[Start of section]

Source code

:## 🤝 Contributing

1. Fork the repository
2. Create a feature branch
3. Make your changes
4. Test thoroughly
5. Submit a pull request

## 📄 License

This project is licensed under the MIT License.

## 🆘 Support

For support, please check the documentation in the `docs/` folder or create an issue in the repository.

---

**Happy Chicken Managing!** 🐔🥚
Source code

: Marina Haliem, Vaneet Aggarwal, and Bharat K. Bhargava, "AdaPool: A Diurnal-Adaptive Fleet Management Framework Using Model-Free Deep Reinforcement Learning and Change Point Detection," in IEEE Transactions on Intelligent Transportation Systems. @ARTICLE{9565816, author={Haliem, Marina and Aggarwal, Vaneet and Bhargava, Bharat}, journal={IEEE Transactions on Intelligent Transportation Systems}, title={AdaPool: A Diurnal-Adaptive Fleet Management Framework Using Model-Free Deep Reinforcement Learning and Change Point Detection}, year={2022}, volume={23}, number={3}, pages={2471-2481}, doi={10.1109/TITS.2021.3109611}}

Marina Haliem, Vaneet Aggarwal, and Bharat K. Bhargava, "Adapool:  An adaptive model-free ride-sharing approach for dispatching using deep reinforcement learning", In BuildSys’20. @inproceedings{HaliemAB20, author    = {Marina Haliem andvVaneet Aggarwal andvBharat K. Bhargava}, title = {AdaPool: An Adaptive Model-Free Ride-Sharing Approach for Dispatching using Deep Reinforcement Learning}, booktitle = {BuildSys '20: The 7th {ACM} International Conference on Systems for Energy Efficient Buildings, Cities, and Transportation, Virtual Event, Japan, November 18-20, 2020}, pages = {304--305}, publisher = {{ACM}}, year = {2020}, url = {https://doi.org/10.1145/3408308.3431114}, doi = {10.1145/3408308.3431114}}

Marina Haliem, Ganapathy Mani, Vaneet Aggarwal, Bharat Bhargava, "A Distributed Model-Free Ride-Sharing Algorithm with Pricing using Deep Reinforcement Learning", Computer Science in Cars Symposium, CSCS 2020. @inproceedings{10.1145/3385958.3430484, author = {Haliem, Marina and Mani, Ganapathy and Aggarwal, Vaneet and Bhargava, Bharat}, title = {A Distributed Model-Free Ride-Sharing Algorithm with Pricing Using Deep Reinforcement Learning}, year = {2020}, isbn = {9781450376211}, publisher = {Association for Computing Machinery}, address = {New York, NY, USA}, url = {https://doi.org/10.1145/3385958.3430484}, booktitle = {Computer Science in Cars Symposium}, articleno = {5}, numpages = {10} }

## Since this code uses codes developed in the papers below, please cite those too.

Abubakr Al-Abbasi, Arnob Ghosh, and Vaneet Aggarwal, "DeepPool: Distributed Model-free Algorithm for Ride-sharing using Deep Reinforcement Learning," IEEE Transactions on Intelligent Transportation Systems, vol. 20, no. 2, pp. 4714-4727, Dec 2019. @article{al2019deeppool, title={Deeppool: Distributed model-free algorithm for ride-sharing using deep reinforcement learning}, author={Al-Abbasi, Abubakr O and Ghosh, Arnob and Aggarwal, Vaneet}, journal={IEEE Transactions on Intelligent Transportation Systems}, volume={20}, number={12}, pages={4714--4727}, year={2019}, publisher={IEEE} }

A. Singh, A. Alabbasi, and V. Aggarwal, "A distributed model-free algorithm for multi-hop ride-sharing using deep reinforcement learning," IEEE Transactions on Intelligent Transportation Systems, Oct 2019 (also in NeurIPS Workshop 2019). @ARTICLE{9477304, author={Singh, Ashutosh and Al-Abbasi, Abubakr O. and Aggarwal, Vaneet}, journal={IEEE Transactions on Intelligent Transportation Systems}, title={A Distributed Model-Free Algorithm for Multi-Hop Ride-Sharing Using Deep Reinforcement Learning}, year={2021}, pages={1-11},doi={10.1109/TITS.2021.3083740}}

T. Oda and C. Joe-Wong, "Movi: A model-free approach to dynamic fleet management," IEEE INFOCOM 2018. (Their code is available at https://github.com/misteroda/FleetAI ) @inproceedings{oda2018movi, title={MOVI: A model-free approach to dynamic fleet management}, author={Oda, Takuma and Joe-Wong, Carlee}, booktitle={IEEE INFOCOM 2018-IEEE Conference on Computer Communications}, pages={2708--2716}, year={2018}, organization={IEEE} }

[End of section]

▶ [Aim of the exercise]
Copy every listing above line for line, with no changes.

▶ [Answer section]
Source code

:## 🤝 Contributing

1. Fork the repository
2. Create a feature branch
3. Make your changes
4. Test thoroughly
5. Submit a pull request

## 📄 License

This project is licensed under the MIT License.

## 🆘 Support

For support, please check the documentation in the `docs/` folder or create an issue in the repository.

---

**Happy Chicken Managing!** 🐔🥚
Source code

: Marina Haliem, Vaneet Aggarwal, and Bharat K. Bhargava, "AdaPool: A Diurnal-Adaptive Fleet Management Framework Using Model-Free Deep Reinforcement Learning and Change Point Detection," in IEEE Transactions on Intelligent Transportation Systems. @ARTICLE{9565816, author={Haliem, Marina and Aggarwal, Vaneet and Bhargava, Bharat}, journal={IEEE Transactions on Intelligent Transportation Systems}, title={AdaPool: A Diurnal-Adaptive Fleet Management Framework Using Model-Free Deep Reinforcement Learning and Change Point Detection}, year={2022}, volume={23}, number={3}, pages={2471-2481}, doi={10.1109/TITS.2021.3109611}}

Marina Haliem, Vaneet Aggarwal, and Bharat K. Bhargava, "Adapool:  An adaptive model-free ride-sharing approach for dispatching using deep reinforcement learning", In BuildSys’20. @inproceedings{HaliemAB20, author    = {Marina Haliem andvVaneet Aggarwal andvBharat K. Bhargava}, title = {AdaPool: An Adaptive Model-Free Ride-Sharing Approach for Dispatching using Deep Reinforcement Learning}, booktitle = {BuildSys '20: The 7th {ACM} International Conference on Systems for Energy Efficient Buildings, Cities, and Transportation, Virtual Event, Japan, November 18-20, 2020}, pages = {304--305}, publisher = {{ACM}}, year = {2020}, url = {https://doi.org/10.1145/3408308.3431114}, doi = {10.1145/3408308.3431114}}

Marina Haliem, Ganapathy Mani, Vaneet Aggarwal, Bharat Bhargava, "A Distributed Model-Free Ride-Sharing Algorithm with Pricing using Deep Reinforcement Learning", Computer Science in Cars Symposium, CSCS 2020. @inproceedings{10.1145/3385958.3430484, author = {Haliem, Marina and Mani, Ganapathy and Aggarwal, Vaneet and Bhargava, Bharat}, title = {A Distributed Model-Free Ride-Sharing Algorithm with Pricing Using Deep Reinforcement Learning}, year = {2020}, isbn = {9781450376211}, publisher = {Association for Computing Machinery}, address = {New York, NY, USA}, url = {https://doi.org/10.1145/3385958.3430484}, booktitle = {Computer Science in Cars Symposium}, articleno = {5}, numpages = {10} }

## Since this code uses codes developed in the papers below, please cite those too.

Abubakr Al-Abbasi, Arnob Ghosh, and Vaneet Aggarwal, "DeepPool: Distributed Model-free Algorithm for Ride-sharing using Deep Reinforcement Learning," IEEE Transactions on Intelligent Transportation Systems, vol. 20, no. 2, pp. 4714-4727, Dec 2019. @article{al2019deeppool, title={Deeppool: Distributed model-free algorithm for ride-sharing using deep reinforcement learning}, author={Al-Abbasi, Abubakr O and Ghosh, Arnob and Aggarwal, Vaneet}, journal={IEEE Transactions on Intelligent Transportation Systems}, volume={20}, number={12}, pages={4714--4727}, year={2019}, publisher={IEEE} }

A. Singh, A. Alabbasi, and V. Aggarwal, "A distributed model-free algorithm for multi-hop ride-sharing using deep reinforcement learning," IEEE Transactions on Intelligent Transportation Systems, Oct 2019 (also in NeurIPS Workshop 2019). @ARTICLE{9477304, author={Singh, Ashutosh and Al-Abbasi, Abubakr O. and Aggarwal, Vaneet}, journal={IEEE Transactions on Intelligent Transportation Systems}, title={A Distributed Model-Free Algorithm for Multi-Hop Ride-Sharing Using Deep Reinforcement Learning}, year={2021}, pages={1-11},doi={10.1109/TITS.2021.3083740}}

T. Oda and C. Joe-Wong, "Movi: A model-free approach to dynamic fleet management," IEEE INFOCOM 2018. (Their code is available at https://github.com/misteroda/FleetAI ) @inproceedings{oda2018movi, title={MOVI: A model-free approach to dynamic fleet management}, author={Oda, Takuma and Joe-Wong, Carlee}, booktitle={IEEE INFOCOM 2018-IEEE Conference on Computer Communications}, pages={2708--2716}, year={2018}, organization={IEEE} }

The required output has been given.